Ed elegante, come si addice alla natura dei personaggi e alle loro diverse significazioni, è stata la recitazione dei singoli attori. Ivo Garrani ha dato una bellissima prova di maturità attribuendo a Claverton una ferma compostezza evitando i pericoli della maniera. Laura Adani, che era Mrs. Carghill, ne ha espresso con felicissima evidenza e con molto gusto i moti sottili (una sottigliezza che per altro non esclude la prepotenza), e la esordiente Giovanna Pellizzi ha affrontato con pudore ma senza sbandamenti il difficile personaggio di Monica, cui qualche acerbità (tutto sommato sicura) ha aggiunto una accattivante grazia naturale.

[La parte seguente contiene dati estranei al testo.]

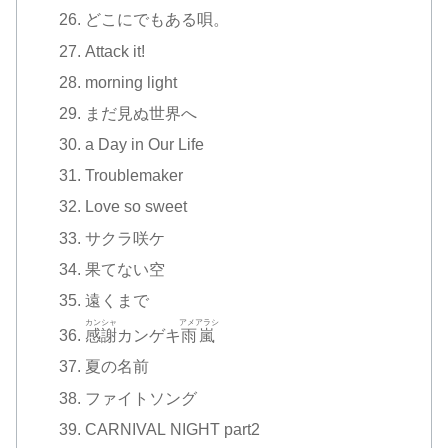
どこにでもある唄。
Attack it!
morning light
まだ見ぬ世界へ
a Day in Our Life
Troublemaker
Love so sweet
サクラ咲ケ
果てない空
遠くまで
カンシャ
アメアラシ
感謝
カンゲキ
雨嵐
夏の名前
ファイトソング
CARNIVAL NIGHT part2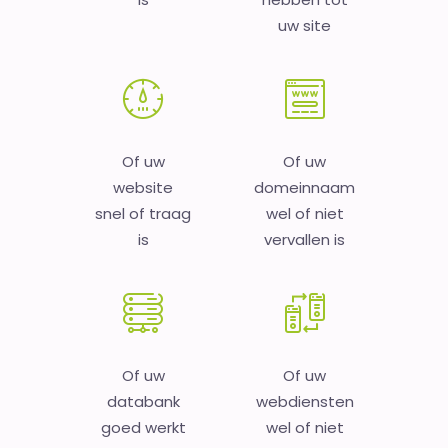
uw site
Of uw
Of uw
website
domeinnaam
snel of traag
wel of niet
is
vervallen is
Of uw
Of uw
databank
webdiensten
goed werkt
wel of niet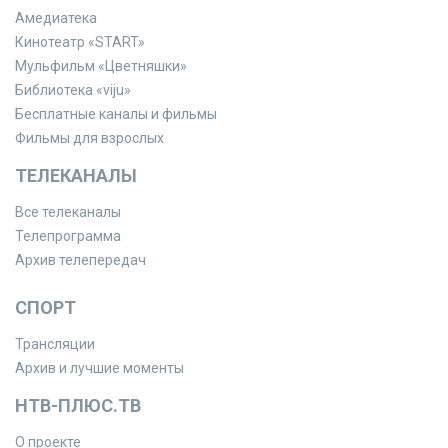
Амедиатека
Кинотеатр «START»
Мульфильм «Цветняшки»
Библиотека «viju»
Бесплатные каналы и фильмы
Фильмы для взрослых
ТЕЛЕКАНАЛЫ
Все телеканалы
Телепрограмма
Архив телепередач
СПОРТ
Трансляции
Архив и лучшие моменты
НТВ-ПЛЮС.ТВ
О проекте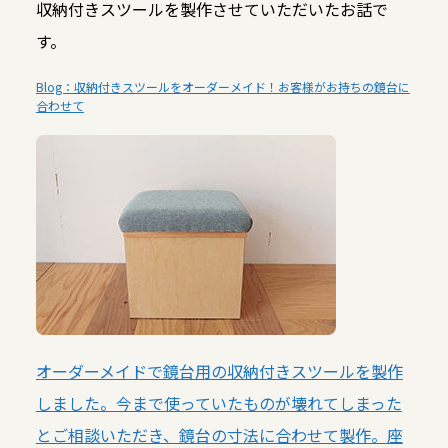
収納付きスツールを製作させていただいたお話で
す。
Blog：収納付きスツールをオーダーメイド！お客様がお持ちの鏡台に
合わせて
オーダーメイドで鏡台用の収納付きスツールを製作
しました。今まで使っていたものが壊れてしまった
とご相談いただき、鏡台の寸法に合わせて製作。座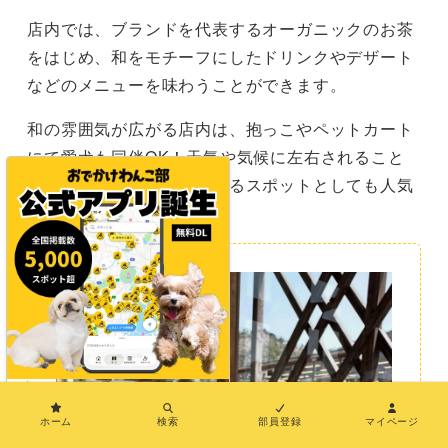
店内では、ブランドを代表するオーガニックのお茶
をはじめ、和をモチーフにしたドリンクやデザート
などのメニューを味わうことができます。
和の雰囲気が広がる店内は、抱っこやペットカート
にて愛犬も同伴OK！天気や気候に左右されること
なく、愛犬とひと休みできるスポットとしても人気
です。
×
ホーム
検索
部員登録
マイページ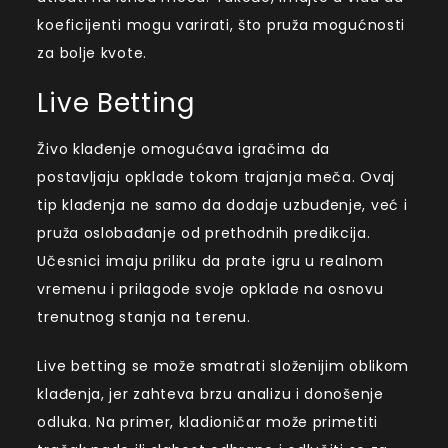
koeficijenti mogu varirati, što pruža mogućnosti
za bolje kvote.
Live Betting
Živo klađenje omogućava igračima da
postavljaju opklade tokom trajanja meča. Ovaj
tip klađenja ne samo da dodaje uzbuđenje, već i
pruža oslobađanje od prethodnih predikcija.
Učesnici imaju priliku da prate igru u realnom
vremenu i prilagode svoje opklade na osnovu
trenutnog stanja na terenu.
Live betting se može smatrati složenijim oblikom
klađenja, jer zahteva brzu analizu i donošenje
odluka. Na primer, kladioničar može primetiti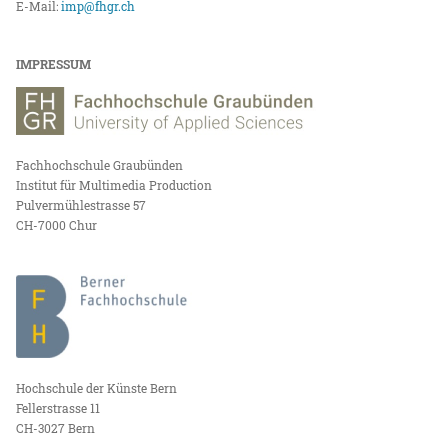
E-Mail:
imp@fhgr.ch
IMPRESSUM
Fachhochschule Graubünden
Institut für Multimedia Production
Pulvermühlestrasse 57
CH-7000 Chur
Hochschule der Künste Bern
Fellerstrasse 11
CH-3027 Bern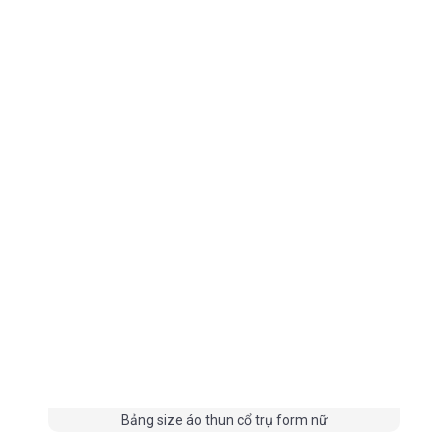
Bảng size áo thun cổ trụ form nữ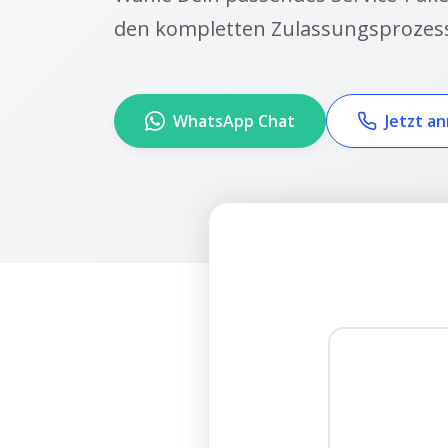
den kompletten Zulassungsprozess
WhatsApp Chat
Jetzt a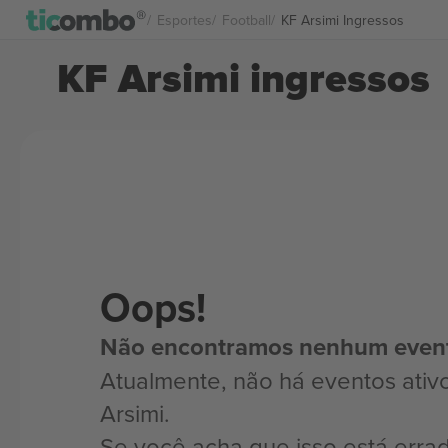
Esportes
Football
KF Arsimi Ingressos
KF Arsimi ingressos
Oops!
Não encontramos nenhum even
Atualmente, não há eventos ativ
Arsimi.
Se você acha que isso está erra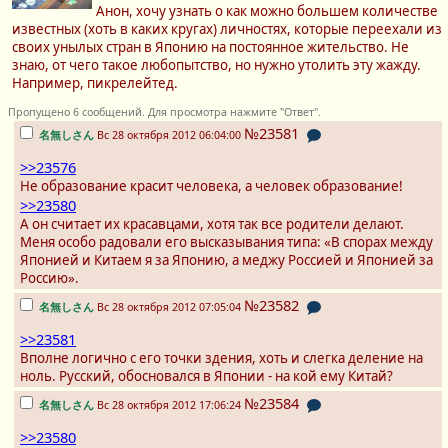
Анон, хочу узнать о как можно большем количестве
известных (хоть в каких кругах) личностях, которые переехали из
своих унылых стран в Японию на постоянное жительство. Не
знаю, от чего такое любопытство, но нужно утолить эту жажду.
Например, пикрелейтед.
Пропущено 6 сообщений. Для просмотра нажмите "Ответ".
№23581
名無しさん
Вс 28 октября 2012 06:04:00
>>23576
Не образование красит человека, а человек образование!
>>23580
А он считает их красавцами, хотя так все родители делают.
Меня особо радовали его высказывания типа: «В спорах между
Японией и Китаем я за Японию, а меджу Россией и Японией за
Россию».
№23582
名無しさん
Вс 28 октября 2012 07:05:04
>>23581
Вполне логично с его точки здения, хоть и слегка деление на
ноль. Русский, обосновался в Японии - на кой ему Китай?
№23584
名無しさん
Вс 28 октября 2012 17:06:24
>>23580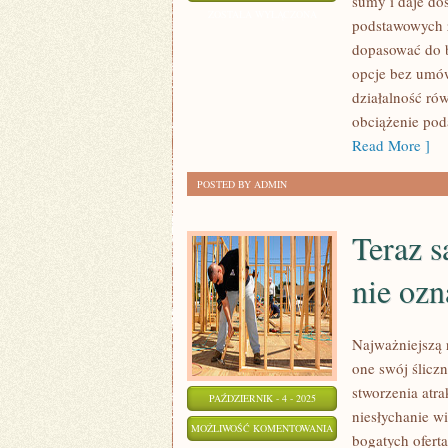
sumy i daje dos
WADY
ZOSTAŁA WYŁĄCZONA
podstawowych za
I
dopasować do b
ZALETY
opcje bez umów
MA
działalność rów
LEASING
obciążenie pod
SAMOCHODÓW
Read More ]
POSTED BY ADMIN
Teraz s
nie ozn
Najważniejszą r
one swój śliczn
stworzenia atr
PAŹDZIERNIK - 4 - 2025
niesłychanie w
TERAZ
MOŻLIWOŚĆ KOMENTOWANIA
bogatych oferta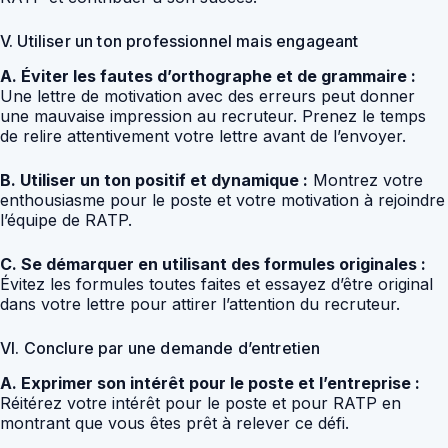
V. Utiliser un ton professionnel mais engageant
A. Éviter les fautes d’orthographe et de grammaire :
Une lettre de motivation avec des erreurs peut donner
une mauvaise impression au recruteur. Prenez le temps
de relire attentivement votre lettre avant de l’envoyer.
B. Utiliser un ton positif et dynamique :
Montrez votre
enthousiasme pour le poste et votre motivation à rejoindre
l’équipe de RATP.
C. Se démarquer en utilisant des formules originales :
Évitez les formules toutes faites et essayez d’être original
dans votre lettre pour attirer l’attention du recruteur.
VI. Conclure par une demande d’entretien
A. Exprimer son intérêt pour le poste et l’entreprise :
Réitérez votre intérêt pour le poste et pour RATP en
montrant que vous êtes prêt à relever ce défi.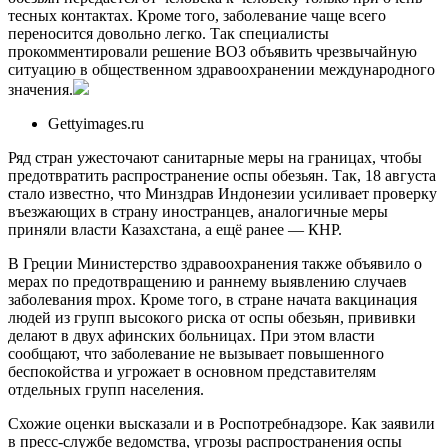
тесных контактах. Кроме того, заболевание чаще всего
переносится довольно легко. Так специалисты
прокомментировали решение ВОЗ объявить чрезвычайную
ситуацию в общественном здравоохранении международного
значения.
Gettyimages.ru
Ряд стран ужесточают санитарные меры на границах, чтобы
предотвратить распространение оспы обезьян. Так, 18 августа
стало известно, что Минздрав Индонезии усиливает проверку
въезжающих в страну иностранцев, аналогичные меры
приняли власти Казахстана, а ещё ранее — КНР.
В Греции Министерство здравоохранения также объявило о
мерах по предотвращению и раннему выявлению случаев
заболевания mpox. Кроме того, в стране начата вакцинация
людей из групп высокого риска от оспы обезьян, прививки
делают в двух афинских больницах. При этом власти
сообщают, что заболевание не вызывает повышенного
беспокойства и угрожает в основном представителям
отдельных групп населения.
Схожие оценки высказали и в Роспотребнадзоре. Как заявили
в пресс-службе ведомства, угрозы распространения оспы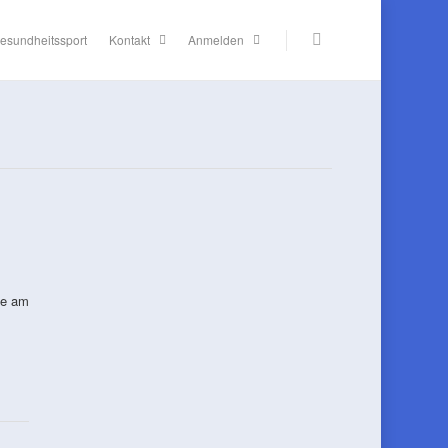
esundheitssport
Kontakt
Anmelden
le am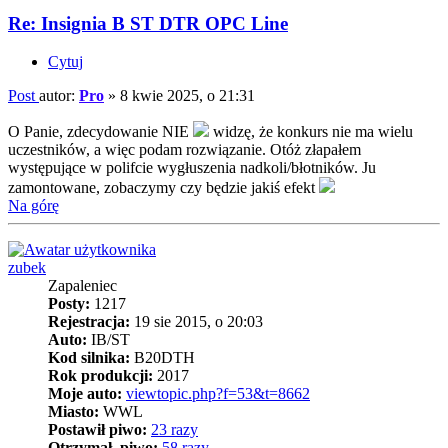
Re: Insignia B ST DTR OPC Line
Cytuj
Post
autor:
Pro
»
8 kwie 2025, o 21:31
O Panie, zdecydowanie NIE
widzę, że konkurs nie ma wielu
uczestników, a więc podam rozwiązanie. Otóż złapałem
występujące w polifcie wygłuszenia nadkoli/błotników. Ju
zamontowane, zobaczymy czy będzie jakiś efekt
Na górę
zubek
Zapaleniec
Posty:
1217
Rejestracja:
19 sie 2015, o 20:03
Auto:
IB/ST
Kod silnika:
B20DTH
Rok produkcji:
2017
Moje auto:
viewtopic.php?f=53&t=8662
Miasto:
WWL
Postawił piwo:
23 razy
Otrzymał piwo:
58 razy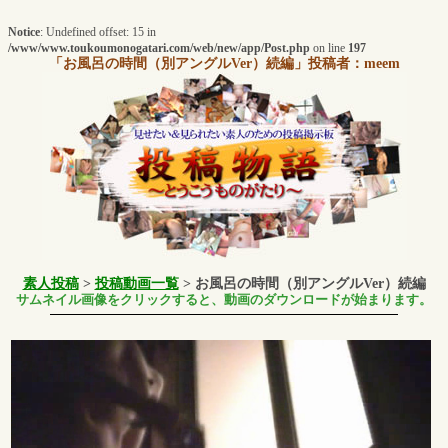
Notice
: Undefined offset: 15 in
/www/www.toukoumonogatari.com/web/new/app/Post.php
on line
197
「お風呂の時間（別アングルVer）続編」
投稿者：meem
素人投稿
>
投稿動画一覧
> お風呂の時間（別アングルVer）続編
サムネイル画像をクリックすると、動画のダウンロードが始まります。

Bene, come sempre, Giusi Dandolo nelle vesti di una seccante direttrice di casa di riposo. E benissimo Gianrico Tedeschi, il quale impersonava con la concretezza a lui propria, il compagno degli anni giovanili. In quanto ai tipi di Charles e. di Michael, essi hanno dato modo a Franco Graziosi e a Corrado Pani di confermare la loro duttilità e prontezza. Entrambi si sono rivelati eccellenti. Pubblico affollatissimo, applausi reiterati e convinti.